→ **Supplied data**

● ● ●

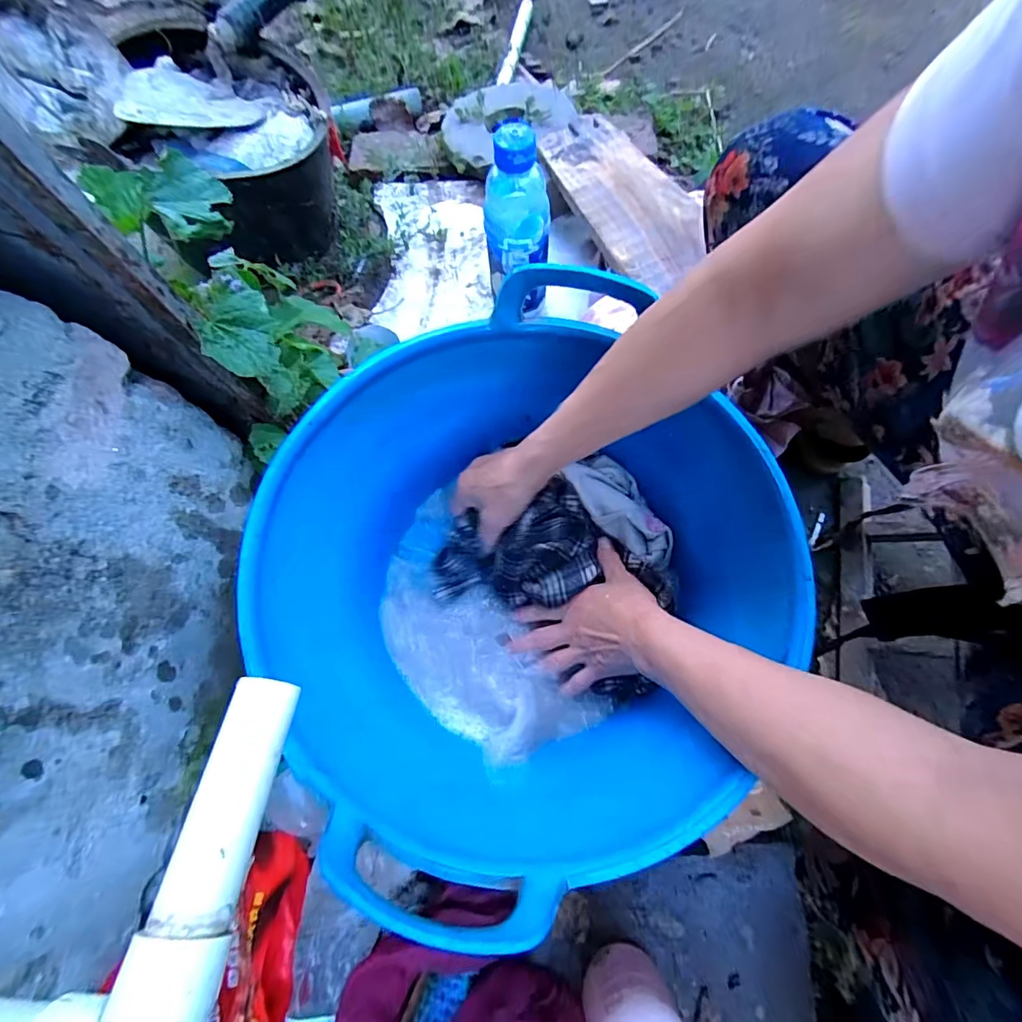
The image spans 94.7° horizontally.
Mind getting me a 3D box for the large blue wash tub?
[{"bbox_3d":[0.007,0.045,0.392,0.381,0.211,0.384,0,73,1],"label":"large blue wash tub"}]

● ● ●

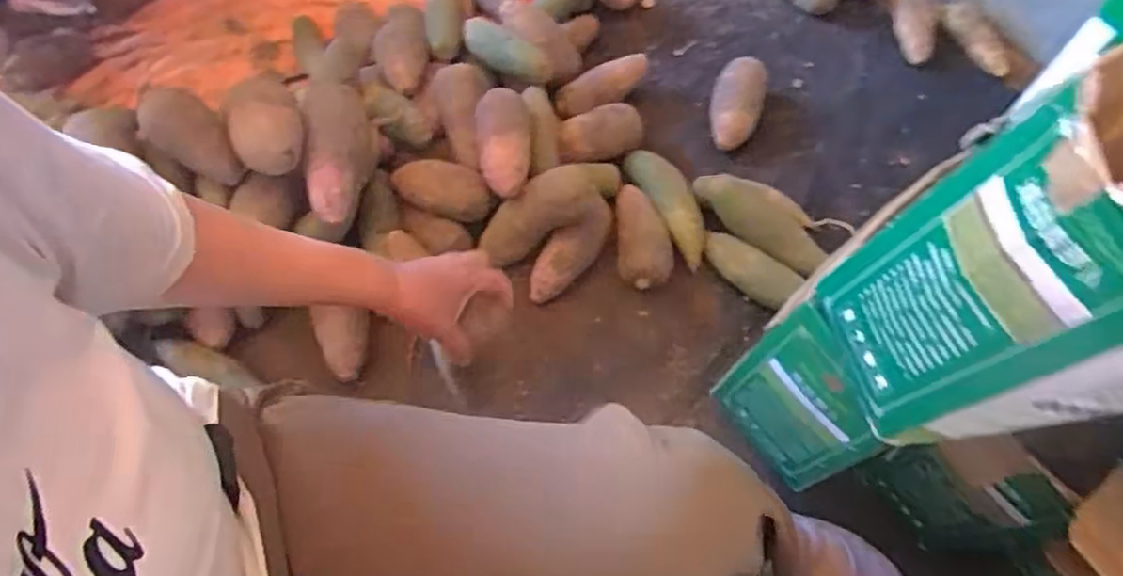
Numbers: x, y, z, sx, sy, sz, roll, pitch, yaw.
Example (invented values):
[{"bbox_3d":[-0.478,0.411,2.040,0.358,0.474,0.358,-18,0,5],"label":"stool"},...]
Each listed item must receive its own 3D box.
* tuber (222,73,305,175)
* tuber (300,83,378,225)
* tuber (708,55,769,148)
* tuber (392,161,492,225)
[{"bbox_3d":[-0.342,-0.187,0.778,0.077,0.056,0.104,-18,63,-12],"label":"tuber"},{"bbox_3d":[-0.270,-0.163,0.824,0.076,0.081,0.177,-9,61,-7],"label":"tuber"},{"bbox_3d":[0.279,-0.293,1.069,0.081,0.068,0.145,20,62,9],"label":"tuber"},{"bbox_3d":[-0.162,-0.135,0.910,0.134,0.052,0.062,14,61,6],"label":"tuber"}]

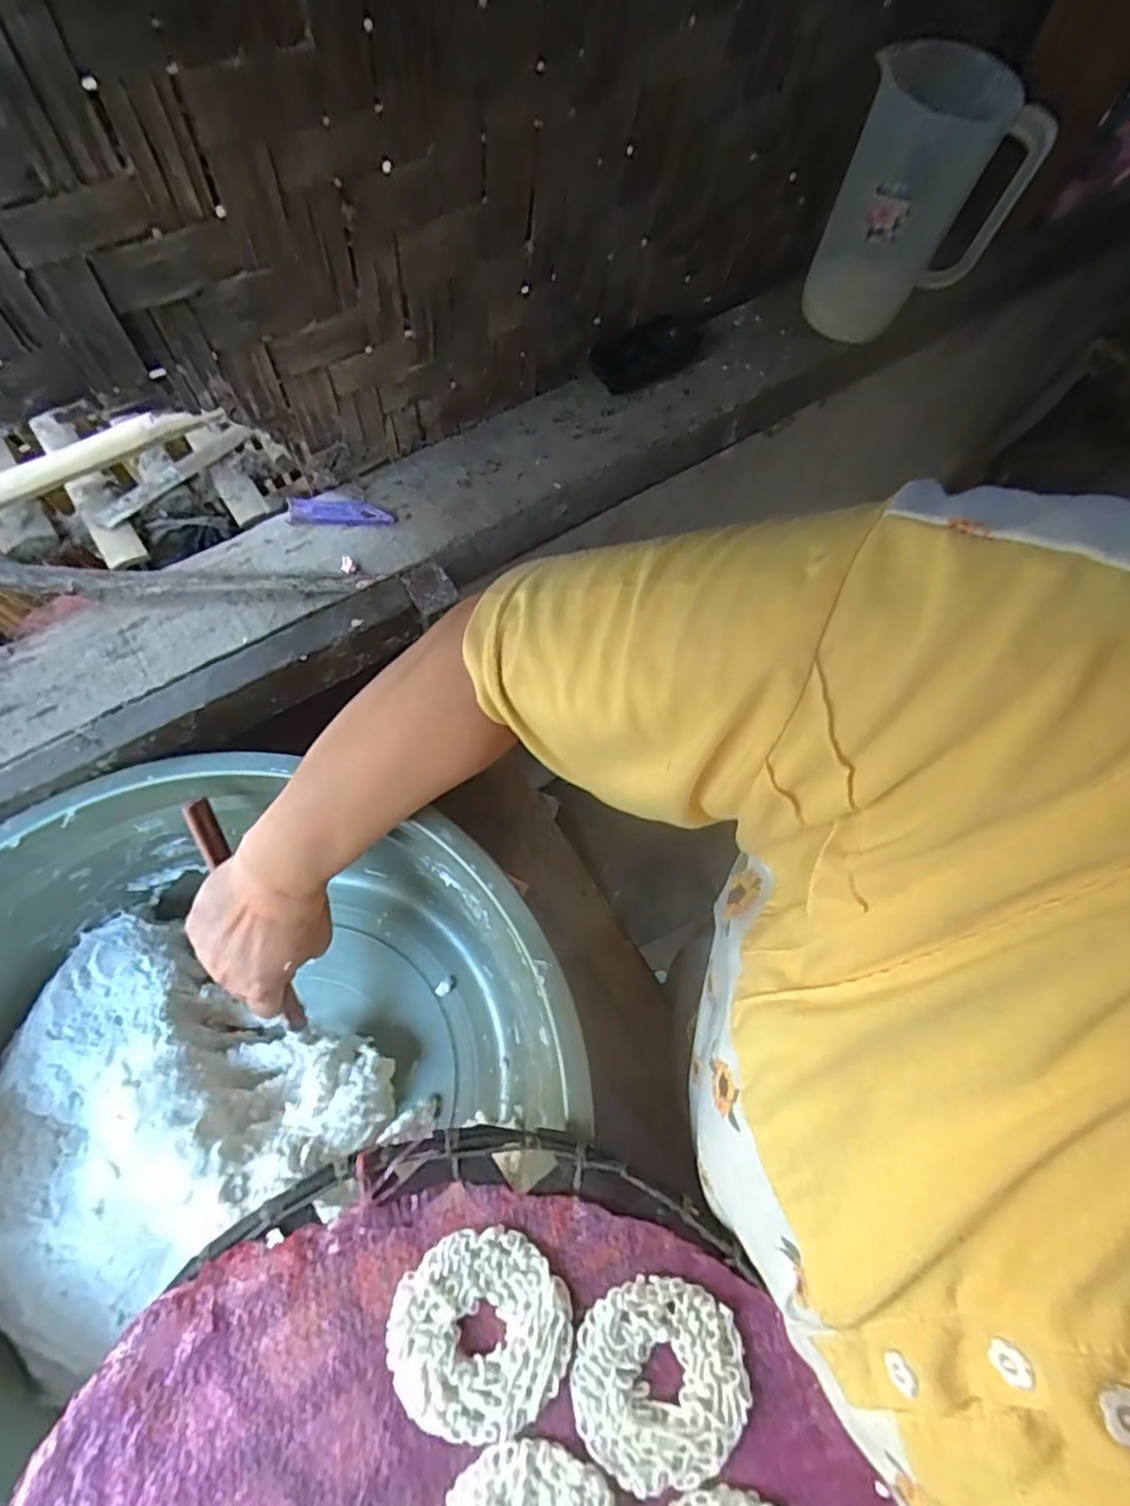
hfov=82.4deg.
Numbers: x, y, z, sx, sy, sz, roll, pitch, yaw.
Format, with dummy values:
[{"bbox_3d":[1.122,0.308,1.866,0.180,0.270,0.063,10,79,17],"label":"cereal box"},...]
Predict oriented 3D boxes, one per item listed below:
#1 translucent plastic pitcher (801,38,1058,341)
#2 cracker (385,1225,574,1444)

● ● ●

→ **Work task**
The answer must be one number: how many lines in the records above contain "listed".

→ **Expected answer**
2